1. Mesures immédiates portant sur l'imposition des couples mariés (06.037)

La loi fédérale sur l'impôt fédéral direct (LIFD) entraîne une discrimination fiscale, contraire à la Constitution, des couples mariés à deux revenus par rapport aux concubins dans la même situation financière. Cette discrimination touche principalement les couples de la classe moyenne ou de la classe moyenne supérieure dont les conjoints fournissent chacun une grande part du revenu global du couple et totalisent un revenu brut du travail allant de 80 000 à 500 000 francs.

Répondant à de multiples motions transmises parlement, le message du Conseil fédéral a pour objectif d'atténuer la discrimination fiscale, contraire à la Constitution, dont sont victimes les couples mariés à deux revenus par rapport aux concubins dans le cadre de l'impôt fédéral direct. Pour y parvenir, des mesures aisément et rapidement applicables doivent être prises. Le Conseil fédéral propose une solution combinant une hausse de la déduction déjà existante pour couple marié à deux revenus et une nouvelle déduction pour couple marié, qui prendra la forme d'une déduction sociale dont tous les couples mariés pourront en bénéficier.

Pour ce qui est de la déduction pour couples mariés à deux revenus, celle-ci consistera à admettre la déduction d'un montant allant jusqu'à 50 % du revenu le moins élevé des deux époux, avec un plafond de 12 500 francs. La déduction actuelle pour couple à deux revenus de 7600 francs sera conservée en tant que montant minimum. La déduction pour couples mariés sera elle fixée à 2500 francs par couple. Si celle-ci contribuera aussi à réduire le surcroît de charge fiscale que supportent les couples mariés à deux revenus, cet allégement fiscal profitera également aux couples de retraités, aux couples mariés à un seul revenu et aux couples dont les revenus proviennent d'autres sources que d'une activité lucrative.

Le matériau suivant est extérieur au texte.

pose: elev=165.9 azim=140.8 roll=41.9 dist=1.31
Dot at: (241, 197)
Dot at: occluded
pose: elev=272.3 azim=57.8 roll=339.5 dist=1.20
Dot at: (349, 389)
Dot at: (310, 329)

La solution combinée permettrait de supprimer la discrimination fiscale existant par rapport aux concubins pour quelque 160 000 couples mariés à deux revenus, soit pour 66 % des couples concernés. Pour les quelque 80 000 couples mariés à deux revenus restants, le surcroît de charge fiscale, contraire aux principes constitutionnels, ne serait toutefois qu'atténuée.

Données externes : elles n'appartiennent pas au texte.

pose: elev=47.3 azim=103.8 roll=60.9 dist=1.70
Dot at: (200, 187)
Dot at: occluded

A la différence de la solution qui avait été envoyée en consultation et qui prévoyait une augmentation plus importante de la déduction pour couples mariés à deux revenus sans la nouvelle déduction pour couples mariés, la solution actuelle du Conseil fédéral doit permettre de maintenir dans les limites du raisonnable la différence de charge fiscale entre les couples mariés à un revenu et les couples mariés à deux revenus.

Les mesures immédiates doivent entrer en vigueur au 1er janvier 2008. Leurs effets devraient commencer à se faire sentir, pour les contribuables, au plus tôt à partir de 2009.

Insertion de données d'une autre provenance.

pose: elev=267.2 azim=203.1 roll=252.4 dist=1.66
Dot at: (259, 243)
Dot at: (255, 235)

Les diminutions de recettes escomptées suite à l'augmentation de la déduction pour couple marié à deux revenus et à l'application de la nouvelle déduction pour couple marié sont de l'ordre de 650 millions de francs (dont 540 millions seront à la charge de la Confédération et 110 à celle des cantons).

Partageant totalement le but du Conseil fédéral de supprimer ou du moins atténuer la discrimination des couples mariés, la commission est entrée en matière sans opposition sur le projet du Conseil fédéral.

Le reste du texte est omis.